As poster children for the use of DC PMM as extremely fast local storage targets, the OpenFOAM and Halvade workflows show a very significant reduction in I/O times required by passing data between workflow steps, and consequently, significantly reduced runtimes and increased strong scaling. Taking this further, a prototype setup of ECMWF's IFS forecasting system, which combines the actual weather forecast with several dozens of post-processing steps, does show the vast potential of DC PMM: forecast data is stored in DC PMM on the nodes running the forecast, while post-processing steps can quickly access this data via the OPA network fabric, and a meteorological archive pulls the data into long-term storage. Compared to the traditional system configurations, this scheme brings significant savings in time to completion for the full workflow.
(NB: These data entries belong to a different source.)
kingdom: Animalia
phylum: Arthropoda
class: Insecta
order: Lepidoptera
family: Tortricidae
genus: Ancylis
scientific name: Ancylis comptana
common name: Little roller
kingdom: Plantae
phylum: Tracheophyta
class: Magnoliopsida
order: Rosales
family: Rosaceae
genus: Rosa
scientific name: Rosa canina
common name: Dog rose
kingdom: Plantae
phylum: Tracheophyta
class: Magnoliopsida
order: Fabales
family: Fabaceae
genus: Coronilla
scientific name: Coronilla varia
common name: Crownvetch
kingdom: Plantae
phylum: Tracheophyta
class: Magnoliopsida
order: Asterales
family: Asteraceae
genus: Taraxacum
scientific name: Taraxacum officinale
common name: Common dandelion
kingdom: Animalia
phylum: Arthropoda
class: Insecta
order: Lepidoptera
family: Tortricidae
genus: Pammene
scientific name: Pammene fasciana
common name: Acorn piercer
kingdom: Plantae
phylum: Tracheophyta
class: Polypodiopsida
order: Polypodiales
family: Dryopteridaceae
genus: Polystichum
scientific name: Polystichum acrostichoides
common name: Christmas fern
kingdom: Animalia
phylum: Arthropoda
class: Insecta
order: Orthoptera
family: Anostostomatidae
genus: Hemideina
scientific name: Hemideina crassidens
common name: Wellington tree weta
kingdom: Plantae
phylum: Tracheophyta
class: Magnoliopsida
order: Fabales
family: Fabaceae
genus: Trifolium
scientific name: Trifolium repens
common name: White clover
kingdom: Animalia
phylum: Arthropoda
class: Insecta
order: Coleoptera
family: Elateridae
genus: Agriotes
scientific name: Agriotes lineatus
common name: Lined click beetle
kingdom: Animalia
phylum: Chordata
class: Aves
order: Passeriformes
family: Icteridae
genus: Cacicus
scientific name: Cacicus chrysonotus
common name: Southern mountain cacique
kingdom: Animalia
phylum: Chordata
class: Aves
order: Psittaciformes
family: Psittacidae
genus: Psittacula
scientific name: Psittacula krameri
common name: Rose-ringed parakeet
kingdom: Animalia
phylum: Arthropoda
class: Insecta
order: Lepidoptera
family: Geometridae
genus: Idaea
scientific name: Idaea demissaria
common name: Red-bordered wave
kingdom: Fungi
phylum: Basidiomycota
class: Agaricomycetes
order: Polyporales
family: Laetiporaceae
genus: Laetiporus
Both of the above do use app-direct mode; the impact and value of memory mode is shown by a key materials science application (CASTEP), the memory requirements of which far exceed the usual HPC system configuration of approx. 4 GByte/core. In current EPCC practice, CASTEP uses only a fraction of the cores on each Cluster node - DC PMM in memory mode, with its up to 3 TBytes capacity on the NEXTGenIO prototype, enables use of all cores, and even with the unavoidable slowdown of execution compared to a DRAM-only configuration, the cost of running a CASTEP simulation is reduced, and the scientific throughput of a given number of nodes is increased commensurately.

Booth Demo: PyCOMPSs 2.5

PyCOMPSs is a task-based programming model that enables the execution of Python applications and workflows in distributed computing environments. The demo presented new features of the new release 2.5, such as the extended support for collections and a task-failure management mechanism.